Membaca kisah orang menjadi Presiden, tak semuanya melalui jalan yang lempang. Tak sedikit yang meniti jalan penuh onak.

Tipe yang kedua ini identik dengan Presiden dari latar belakang pejuang. Mereka yang meniti jalan kekuasaan sembari memikul sebuah cita-cita mulia.

Dalam sejarah dunia, ada banyak Presiden dari latar belakang pejuang. Ada pejuang kemerdekaan, pejuang HAM, pejuang demokrasi, pejuang lingkungan, pejuang kesetaraan, dan lain-lain. 

Dalam perjuangan politiknya, Presiden berlatar pejuang ini kerap mendapat represi. Ada yang pernah disiksa, dipenjara, bahkan dibuang.

Soal penjara, hampir tak ada pejuang sejati yang tak pernah melaluinya. Bahkan ada yang pernah dipenjara hingga 27 tahun. Bayangkan, hampir sepertiga hidupnya dihabiskan di dalam hotel prodeo.

Tak berlama-lama lagi, berikut ini saya jejalkan 10 Presiden yang pernah dipenjara semasa berjuang.

#1 SUKARNO

Sukarno, bapak kemerdekaan Indonesia, harus kita disebutkan di awal. Sepanjang perjuangannya, bahkan ketika menjadi Presiden, Sukarno ditangkap 3 kali dan dibuang berkali-kali.

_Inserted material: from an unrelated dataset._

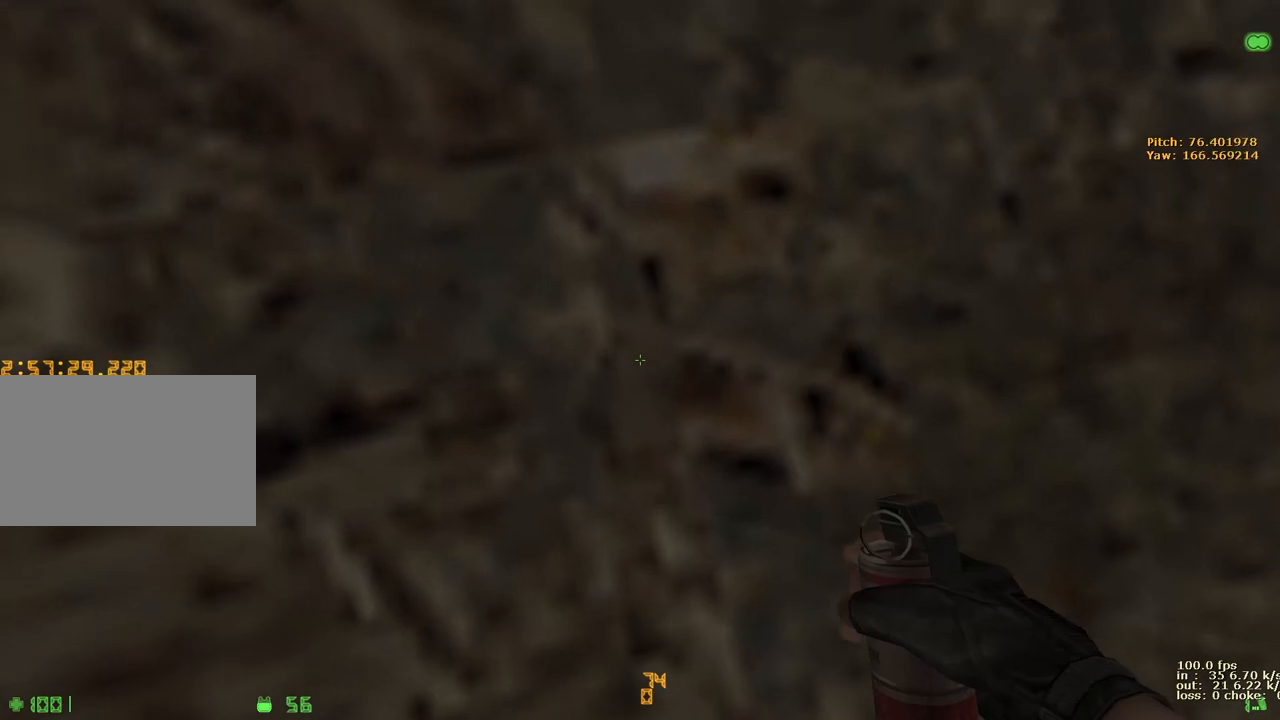
{"keys": ["ctrl"], "events": []}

Jadi, di tahun penghujung 1920-an, sesuai pemberontakan PKI 1926/1927 di Jawa dan Sumatera, sosok Sukarno tampil menjulang di kalangan pergerakan. Dia memotori gerakan non-koperasi lewat partainya: Partai Nasional Indonesia (PNI).

Singkat cerita, karena aksi politiknya, Belanda jadi ketar-ketir. Akhirnya, pada 29 Desember 1929, Sukarno ditangkap dan digiring ke penjara Bantjeuj, Bandung.

Semasa menjalani penjara di Bantjeuj, dalam ruang sel yang sempit dan bau pesing, Sukarno melahirkan pledoi yang menggetarkan jantung kolonialisme: Indonesia Menggugat.

Sukarno dipenjara selama 2 tahun (1929-1931). Pada penutup tahun 1931, Sukarno menghirup udara bebas. 

Namun, penjara tak membuat Sukarno jera. Begitu keluar penjara, dia kembali menyusun pergerakan anti-kolonial. Mengumpulkan orang, menggelar rapat umum, menggelar aksi protes, dan menulis artikel-artikel pedas.

Akhirnya, pada Agustus 1933, Sukarno ditangkap lagi. Kali ini bukan penjara, melainkan pembuangan. Esensi pembuangan dan penjara sama saja: hilang kemerdekaan.

Sukarno dibuang ke pulau terpencil di Nusa Tenggara, namanya Ende, di pulau Flores. Dia di sana sepanjang 1934 hingga 1938. 

Harusnya Sukarno di sana lebih lama lagi. Namun, di tahun 1938, dia terserang malaria. Demi mencegah kesehatan Sukarno memburuk, Belanda memindahkannya ke Bengkulu. Akhirnya, si Bung Besar menjalani pembuangan di Bengkulu sepanjang 1938 hingga datangnya Jepang (1942).

Setelah proklamasi kemerdekaan, saat sudah menjabat Presiden, Sukarno masih mengalami penangkapan dan pembuangan. Itu terjadi pada Desember 1948, saat agresi militer Belanda ke-2.

Saat itu Sukarno, bersama Hatta, Sjahrir, dan Agus Salim, ditangkap Belanda. Sukarno, Sjahrir dan Agus Salim dibuang ke pulau Sumatera: Brastagi, Parapat, lalu pulau Bangka.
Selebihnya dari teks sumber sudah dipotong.